▶ _Text excerpt_
========

What is the effect of the court’s decision on all organizations and unions?
Analyze the relationship of the case with the NLRA.
Consider case assertions, evidence, and findings.
Evaluate the historical impact of this case on the union/management power struggle.
What was the relationship before the case? Who was considered the winner in this case? How did the case affect future challenges?
Assess how this case changed the relationship between management and all employees at GM, and in unionized organizations in general.
Academic Requirements
The deliverable for this assessment applies professional skills in Human Resources Management (HRM) to workplace situations which you will likely encounter in your day-to-day work in HRM. As part of your learning, we focus on the development of effective professional communication skills for the workplace.
Use short phrases that are clear, comprehensible, and free of jargon for each bullet point.
Include no more than three bullet points per slide if possible. Include APA-formatted in-text citations where appropriate
Ensure your presentation is relevant to and easily understood by everyone in the audience. Remember, you will be speaking to people of all levels in the company.
If you include a voice-over in lieu of presenter’s notes, your recording should be no longer than five minutes.

========

▶ _Listed records_
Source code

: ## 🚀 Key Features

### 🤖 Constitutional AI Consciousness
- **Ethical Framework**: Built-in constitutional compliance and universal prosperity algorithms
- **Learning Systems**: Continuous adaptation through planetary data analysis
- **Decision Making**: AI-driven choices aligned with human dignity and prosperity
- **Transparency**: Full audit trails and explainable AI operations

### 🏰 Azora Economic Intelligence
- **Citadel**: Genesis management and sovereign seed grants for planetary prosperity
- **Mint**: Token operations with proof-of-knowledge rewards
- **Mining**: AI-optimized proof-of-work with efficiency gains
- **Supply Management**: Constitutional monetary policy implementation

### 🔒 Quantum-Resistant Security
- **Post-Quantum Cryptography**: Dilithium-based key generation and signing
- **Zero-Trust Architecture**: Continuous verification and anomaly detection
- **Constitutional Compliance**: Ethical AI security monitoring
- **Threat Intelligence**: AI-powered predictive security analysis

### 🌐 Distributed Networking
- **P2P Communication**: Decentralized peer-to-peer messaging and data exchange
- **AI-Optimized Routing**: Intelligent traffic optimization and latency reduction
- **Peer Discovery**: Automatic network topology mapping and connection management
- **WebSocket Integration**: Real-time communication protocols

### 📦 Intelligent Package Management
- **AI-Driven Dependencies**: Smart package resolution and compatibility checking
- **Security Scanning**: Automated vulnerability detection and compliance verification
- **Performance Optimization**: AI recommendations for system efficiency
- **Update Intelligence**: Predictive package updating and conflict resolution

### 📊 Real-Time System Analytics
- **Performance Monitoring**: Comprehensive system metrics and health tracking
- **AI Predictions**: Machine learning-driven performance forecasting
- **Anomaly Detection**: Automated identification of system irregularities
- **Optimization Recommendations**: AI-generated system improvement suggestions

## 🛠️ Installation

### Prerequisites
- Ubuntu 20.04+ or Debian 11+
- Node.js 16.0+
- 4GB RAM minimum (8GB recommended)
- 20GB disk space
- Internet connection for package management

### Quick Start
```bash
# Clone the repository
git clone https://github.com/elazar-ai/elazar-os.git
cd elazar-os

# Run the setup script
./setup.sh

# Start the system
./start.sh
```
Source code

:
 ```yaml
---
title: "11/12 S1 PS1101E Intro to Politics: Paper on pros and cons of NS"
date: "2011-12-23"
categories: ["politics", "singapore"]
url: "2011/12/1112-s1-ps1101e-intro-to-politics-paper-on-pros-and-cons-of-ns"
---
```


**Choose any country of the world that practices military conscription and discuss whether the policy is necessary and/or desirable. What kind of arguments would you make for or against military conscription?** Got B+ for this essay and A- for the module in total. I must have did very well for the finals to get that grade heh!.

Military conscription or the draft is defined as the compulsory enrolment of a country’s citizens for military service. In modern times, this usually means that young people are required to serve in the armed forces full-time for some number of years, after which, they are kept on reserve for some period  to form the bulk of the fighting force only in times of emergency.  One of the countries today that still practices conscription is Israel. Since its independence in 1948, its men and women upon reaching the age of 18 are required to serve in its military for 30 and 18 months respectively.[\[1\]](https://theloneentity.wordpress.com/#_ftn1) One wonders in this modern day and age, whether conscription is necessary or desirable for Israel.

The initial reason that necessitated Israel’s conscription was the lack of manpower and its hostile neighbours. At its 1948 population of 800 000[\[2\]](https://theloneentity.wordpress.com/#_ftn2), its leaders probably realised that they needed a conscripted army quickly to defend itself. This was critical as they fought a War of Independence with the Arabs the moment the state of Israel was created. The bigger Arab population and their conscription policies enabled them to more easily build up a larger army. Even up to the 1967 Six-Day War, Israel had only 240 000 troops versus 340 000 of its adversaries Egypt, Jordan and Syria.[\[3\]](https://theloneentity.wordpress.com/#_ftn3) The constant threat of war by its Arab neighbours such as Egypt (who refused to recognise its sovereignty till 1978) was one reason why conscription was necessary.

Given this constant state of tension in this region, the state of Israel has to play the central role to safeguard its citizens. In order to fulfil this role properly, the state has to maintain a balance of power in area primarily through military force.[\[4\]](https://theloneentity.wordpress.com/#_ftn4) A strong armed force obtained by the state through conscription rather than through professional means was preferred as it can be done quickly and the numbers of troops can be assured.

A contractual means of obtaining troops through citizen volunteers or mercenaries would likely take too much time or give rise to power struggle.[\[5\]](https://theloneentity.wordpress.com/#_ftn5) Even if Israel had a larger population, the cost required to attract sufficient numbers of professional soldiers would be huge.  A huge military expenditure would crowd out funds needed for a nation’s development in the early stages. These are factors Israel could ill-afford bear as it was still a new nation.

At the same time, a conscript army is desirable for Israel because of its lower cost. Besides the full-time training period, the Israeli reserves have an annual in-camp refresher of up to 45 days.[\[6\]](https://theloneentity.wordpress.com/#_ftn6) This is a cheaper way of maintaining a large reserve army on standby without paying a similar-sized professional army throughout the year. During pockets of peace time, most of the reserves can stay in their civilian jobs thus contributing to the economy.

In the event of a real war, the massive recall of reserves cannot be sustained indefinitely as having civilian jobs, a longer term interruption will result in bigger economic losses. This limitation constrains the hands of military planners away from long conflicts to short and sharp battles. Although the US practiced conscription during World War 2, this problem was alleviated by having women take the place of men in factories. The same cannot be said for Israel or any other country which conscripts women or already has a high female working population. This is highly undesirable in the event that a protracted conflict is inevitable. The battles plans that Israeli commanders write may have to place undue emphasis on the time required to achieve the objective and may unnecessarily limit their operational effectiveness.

========

▶ _Work instruction_
Reproduce the assignment instructions from "What is the" up to and including "affect future challenges?". The data are not needed for this work.

▶ _Solution to the problem_
What is the effect of the court’s decision on all organizations and unions?
Analyze the relationship of the case with the NLRA.
Consider case assertions, evidence, and findings.
Evaluate the historical impact of this case on the union/management power struggle.
What was the relationship before the case? Who was considered the winner in this case? How did the case affect future challenges?